Directions for this task »
With both ends included, repeat exactly the lines of the entries below from the one containing "Page size: 1275x1650." down to the one containing "Document page, 1241x1756 pixels.", and no others.

Exercise inputs »
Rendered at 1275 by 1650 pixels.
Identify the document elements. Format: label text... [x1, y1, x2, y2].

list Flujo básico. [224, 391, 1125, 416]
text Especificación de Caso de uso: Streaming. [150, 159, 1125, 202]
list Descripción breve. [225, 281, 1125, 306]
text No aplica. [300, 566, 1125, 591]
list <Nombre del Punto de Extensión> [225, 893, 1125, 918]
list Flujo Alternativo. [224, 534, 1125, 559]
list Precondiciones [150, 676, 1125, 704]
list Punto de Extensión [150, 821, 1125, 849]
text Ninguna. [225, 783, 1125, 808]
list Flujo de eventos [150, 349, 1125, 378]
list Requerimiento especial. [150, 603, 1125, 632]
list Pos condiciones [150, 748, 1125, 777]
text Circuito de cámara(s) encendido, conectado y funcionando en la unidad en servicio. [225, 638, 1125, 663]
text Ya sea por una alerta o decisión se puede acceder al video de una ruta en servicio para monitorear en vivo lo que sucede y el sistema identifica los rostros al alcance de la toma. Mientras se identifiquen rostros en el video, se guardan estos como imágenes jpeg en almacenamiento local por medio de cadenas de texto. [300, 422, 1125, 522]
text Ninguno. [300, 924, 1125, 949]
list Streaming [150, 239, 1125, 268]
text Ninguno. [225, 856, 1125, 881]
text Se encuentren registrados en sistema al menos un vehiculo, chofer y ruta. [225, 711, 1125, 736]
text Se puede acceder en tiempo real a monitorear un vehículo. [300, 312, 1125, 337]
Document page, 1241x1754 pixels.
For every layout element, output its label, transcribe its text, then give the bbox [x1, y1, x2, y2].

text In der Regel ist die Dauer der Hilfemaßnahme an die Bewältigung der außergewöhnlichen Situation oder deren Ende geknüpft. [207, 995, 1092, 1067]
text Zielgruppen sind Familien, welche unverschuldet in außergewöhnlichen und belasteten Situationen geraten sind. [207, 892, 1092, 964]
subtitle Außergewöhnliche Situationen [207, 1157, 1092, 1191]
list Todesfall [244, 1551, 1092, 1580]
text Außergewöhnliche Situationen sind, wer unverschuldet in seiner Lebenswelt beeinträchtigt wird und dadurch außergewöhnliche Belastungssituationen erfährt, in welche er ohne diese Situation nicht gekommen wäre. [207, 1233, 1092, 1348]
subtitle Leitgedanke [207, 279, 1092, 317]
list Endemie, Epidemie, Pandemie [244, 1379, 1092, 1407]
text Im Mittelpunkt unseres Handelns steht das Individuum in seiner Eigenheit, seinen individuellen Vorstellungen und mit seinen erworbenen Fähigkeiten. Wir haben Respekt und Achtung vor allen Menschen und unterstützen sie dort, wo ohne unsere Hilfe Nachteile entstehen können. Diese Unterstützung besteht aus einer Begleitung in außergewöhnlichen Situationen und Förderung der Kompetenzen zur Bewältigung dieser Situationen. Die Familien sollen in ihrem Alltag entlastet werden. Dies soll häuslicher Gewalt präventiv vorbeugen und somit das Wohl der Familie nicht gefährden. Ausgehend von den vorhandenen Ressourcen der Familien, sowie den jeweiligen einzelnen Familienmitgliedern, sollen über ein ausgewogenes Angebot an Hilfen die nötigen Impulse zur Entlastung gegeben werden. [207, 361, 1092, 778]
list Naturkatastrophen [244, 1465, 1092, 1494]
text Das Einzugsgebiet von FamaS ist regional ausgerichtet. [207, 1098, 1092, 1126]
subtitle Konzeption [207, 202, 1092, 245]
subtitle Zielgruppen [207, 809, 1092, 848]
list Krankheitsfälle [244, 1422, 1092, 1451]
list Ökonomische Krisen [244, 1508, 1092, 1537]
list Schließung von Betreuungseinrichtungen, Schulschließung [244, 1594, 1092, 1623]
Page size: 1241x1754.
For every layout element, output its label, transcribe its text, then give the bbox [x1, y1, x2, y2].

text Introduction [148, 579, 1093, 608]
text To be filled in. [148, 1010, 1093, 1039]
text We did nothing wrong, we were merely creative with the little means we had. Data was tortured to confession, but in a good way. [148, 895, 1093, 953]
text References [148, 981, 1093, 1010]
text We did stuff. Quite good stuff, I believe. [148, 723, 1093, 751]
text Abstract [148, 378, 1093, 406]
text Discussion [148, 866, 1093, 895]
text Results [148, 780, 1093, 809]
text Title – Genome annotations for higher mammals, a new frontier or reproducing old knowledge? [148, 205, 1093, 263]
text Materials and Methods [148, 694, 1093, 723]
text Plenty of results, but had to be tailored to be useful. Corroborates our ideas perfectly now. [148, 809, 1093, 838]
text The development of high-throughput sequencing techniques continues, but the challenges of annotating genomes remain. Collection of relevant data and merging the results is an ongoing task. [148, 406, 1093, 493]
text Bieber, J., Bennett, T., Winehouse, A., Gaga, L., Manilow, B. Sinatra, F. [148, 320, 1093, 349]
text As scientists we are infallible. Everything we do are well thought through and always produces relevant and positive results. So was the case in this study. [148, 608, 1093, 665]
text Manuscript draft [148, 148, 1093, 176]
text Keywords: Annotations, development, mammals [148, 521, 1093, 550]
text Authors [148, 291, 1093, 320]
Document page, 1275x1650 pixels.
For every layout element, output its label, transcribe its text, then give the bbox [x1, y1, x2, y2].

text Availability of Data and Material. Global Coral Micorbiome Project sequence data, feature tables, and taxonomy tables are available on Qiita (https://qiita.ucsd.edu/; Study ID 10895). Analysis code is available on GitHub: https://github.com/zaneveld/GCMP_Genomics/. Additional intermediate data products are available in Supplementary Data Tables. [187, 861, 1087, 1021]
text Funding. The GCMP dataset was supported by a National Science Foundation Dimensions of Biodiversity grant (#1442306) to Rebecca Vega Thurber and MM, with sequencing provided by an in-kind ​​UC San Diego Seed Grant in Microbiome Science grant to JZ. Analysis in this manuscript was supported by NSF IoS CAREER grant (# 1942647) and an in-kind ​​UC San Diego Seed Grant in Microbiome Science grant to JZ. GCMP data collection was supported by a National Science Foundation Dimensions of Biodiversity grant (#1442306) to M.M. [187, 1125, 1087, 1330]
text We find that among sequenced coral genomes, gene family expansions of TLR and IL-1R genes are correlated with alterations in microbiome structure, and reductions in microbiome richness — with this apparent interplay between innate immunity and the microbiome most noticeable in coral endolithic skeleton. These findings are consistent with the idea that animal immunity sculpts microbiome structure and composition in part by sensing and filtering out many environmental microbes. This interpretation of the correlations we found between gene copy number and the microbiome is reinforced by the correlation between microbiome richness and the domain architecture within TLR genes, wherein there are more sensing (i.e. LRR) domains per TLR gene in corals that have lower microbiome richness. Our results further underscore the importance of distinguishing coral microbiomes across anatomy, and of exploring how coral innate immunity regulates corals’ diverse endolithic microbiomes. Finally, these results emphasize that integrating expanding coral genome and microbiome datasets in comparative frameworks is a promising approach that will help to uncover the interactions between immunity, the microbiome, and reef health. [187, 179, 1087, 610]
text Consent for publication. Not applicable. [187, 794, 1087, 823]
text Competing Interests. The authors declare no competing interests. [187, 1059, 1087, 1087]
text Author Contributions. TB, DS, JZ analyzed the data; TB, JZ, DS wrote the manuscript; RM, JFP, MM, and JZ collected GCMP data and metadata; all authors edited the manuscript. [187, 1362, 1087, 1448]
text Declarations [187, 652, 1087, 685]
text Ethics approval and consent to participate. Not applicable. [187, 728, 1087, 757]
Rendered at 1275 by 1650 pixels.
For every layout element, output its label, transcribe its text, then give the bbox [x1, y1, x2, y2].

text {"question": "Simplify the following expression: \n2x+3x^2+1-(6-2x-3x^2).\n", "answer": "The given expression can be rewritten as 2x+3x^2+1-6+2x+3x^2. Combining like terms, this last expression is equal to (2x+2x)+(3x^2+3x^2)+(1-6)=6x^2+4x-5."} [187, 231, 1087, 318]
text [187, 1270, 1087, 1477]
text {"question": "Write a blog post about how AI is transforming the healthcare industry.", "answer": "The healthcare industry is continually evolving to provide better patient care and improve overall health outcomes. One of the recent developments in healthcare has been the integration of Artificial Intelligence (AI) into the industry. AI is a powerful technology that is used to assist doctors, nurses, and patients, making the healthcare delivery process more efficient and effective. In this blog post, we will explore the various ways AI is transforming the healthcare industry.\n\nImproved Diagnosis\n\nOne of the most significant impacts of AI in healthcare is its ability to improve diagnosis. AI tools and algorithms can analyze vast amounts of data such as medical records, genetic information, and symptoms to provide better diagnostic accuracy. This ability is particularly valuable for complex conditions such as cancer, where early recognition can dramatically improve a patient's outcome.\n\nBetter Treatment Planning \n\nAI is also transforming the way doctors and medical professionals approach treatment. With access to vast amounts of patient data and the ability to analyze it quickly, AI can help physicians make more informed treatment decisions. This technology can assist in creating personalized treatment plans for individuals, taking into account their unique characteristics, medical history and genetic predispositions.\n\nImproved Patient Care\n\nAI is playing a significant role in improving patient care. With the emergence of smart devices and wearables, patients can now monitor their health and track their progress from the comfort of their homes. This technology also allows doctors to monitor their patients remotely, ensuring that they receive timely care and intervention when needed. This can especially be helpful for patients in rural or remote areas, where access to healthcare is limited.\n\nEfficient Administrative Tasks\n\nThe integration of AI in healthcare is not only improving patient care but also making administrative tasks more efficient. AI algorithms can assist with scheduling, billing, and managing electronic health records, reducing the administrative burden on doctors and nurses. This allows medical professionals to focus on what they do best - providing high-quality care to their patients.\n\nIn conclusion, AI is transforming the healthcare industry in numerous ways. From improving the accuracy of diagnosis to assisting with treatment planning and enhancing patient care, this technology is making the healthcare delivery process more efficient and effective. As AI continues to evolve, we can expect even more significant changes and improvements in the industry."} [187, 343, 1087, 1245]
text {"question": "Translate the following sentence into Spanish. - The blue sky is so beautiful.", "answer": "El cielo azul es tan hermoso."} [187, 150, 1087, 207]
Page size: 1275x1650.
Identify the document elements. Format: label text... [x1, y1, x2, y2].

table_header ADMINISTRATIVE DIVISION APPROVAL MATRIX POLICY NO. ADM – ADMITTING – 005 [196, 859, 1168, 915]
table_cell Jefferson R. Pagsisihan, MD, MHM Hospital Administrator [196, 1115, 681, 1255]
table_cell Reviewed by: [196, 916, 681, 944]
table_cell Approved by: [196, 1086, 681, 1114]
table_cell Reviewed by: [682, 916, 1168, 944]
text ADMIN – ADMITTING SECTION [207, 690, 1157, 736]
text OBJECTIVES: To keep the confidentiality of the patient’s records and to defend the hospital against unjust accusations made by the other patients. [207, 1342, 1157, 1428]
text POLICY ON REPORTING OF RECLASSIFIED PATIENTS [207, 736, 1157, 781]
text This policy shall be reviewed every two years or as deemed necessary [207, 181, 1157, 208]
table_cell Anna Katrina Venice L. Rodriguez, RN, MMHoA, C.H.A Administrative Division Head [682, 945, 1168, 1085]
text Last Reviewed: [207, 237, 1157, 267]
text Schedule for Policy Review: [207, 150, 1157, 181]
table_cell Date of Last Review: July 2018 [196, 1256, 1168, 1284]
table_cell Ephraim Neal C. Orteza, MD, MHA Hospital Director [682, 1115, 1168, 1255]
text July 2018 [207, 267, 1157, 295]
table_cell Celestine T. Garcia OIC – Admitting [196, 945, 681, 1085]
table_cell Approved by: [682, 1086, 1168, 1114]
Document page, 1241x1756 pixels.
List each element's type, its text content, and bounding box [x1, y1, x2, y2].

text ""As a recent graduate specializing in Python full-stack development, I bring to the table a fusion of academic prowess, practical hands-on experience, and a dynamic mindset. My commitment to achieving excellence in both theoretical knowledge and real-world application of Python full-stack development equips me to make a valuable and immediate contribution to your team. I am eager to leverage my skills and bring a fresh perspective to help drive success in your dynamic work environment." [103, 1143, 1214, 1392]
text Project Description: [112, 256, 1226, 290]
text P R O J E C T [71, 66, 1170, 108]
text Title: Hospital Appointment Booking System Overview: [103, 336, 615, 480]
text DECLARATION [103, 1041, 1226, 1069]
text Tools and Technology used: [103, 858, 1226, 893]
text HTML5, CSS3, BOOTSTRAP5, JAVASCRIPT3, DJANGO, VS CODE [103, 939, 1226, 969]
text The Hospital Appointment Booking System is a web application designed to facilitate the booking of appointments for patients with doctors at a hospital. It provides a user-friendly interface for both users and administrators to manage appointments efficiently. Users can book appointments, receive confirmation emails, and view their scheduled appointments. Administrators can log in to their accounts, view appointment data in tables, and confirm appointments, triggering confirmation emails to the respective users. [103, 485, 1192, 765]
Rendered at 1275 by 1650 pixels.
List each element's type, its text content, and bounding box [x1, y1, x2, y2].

Expected answer »
Page size: 1275x1650.
Identify the document elements. Format: label text... [x1, y1, x2, y2].

table_header ADMINISTRATIVE DIVISION APPROVAL MATRIX POLICY NO. ADM – ADMITTING – 005 [196, 859, 1168, 915]
table_cell Jefferson R. Pagsisihan, MD, MHM Hospital Administrator [196, 1115, 681, 1255]
table_cell Reviewed by: [196, 916, 681, 944]
table_cell Approved by: [196, 1086, 681, 1114]
table_cell Reviewed by: [682, 916, 1168, 944]
text ADMIN – ADMITTING SECTION [207, 690, 1157, 736]
text OBJECTIVES: To keep the confidentiality of the patient’s records and to defend the hospital against unjust accusations made by the other patients. [207, 1342, 1157, 1428]
text POLICY ON REPORTING OF RECLASSIFIED PATIENTS [207, 736, 1157, 781]
text This policy shall be reviewed every two years or as deemed necessary [207, 181, 1157, 208]
table_cell Anna Katrina Venice L. Rodriguez, RN, MMHoA, C.H.A Administrative Division Head [682, 945, 1168, 1085]
text Last Reviewed: [207, 237, 1157, 267]
text Schedule for Policy Review: [207, 150, 1157, 181]
table_cell Date of Last Review: July 2018 [196, 1256, 1168, 1284]
table_cell Ephraim Neal C. Orteza, MD, MHA Hospital Director [682, 1115, 1168, 1255]
text July 2018 [207, 267, 1157, 295]
table_cell Celestine T. Garcia OIC – Admitting [196, 945, 681, 1085]
table_cell Approved by: [682, 1086, 1168, 1114]
Document page, 1241x1756 pixels.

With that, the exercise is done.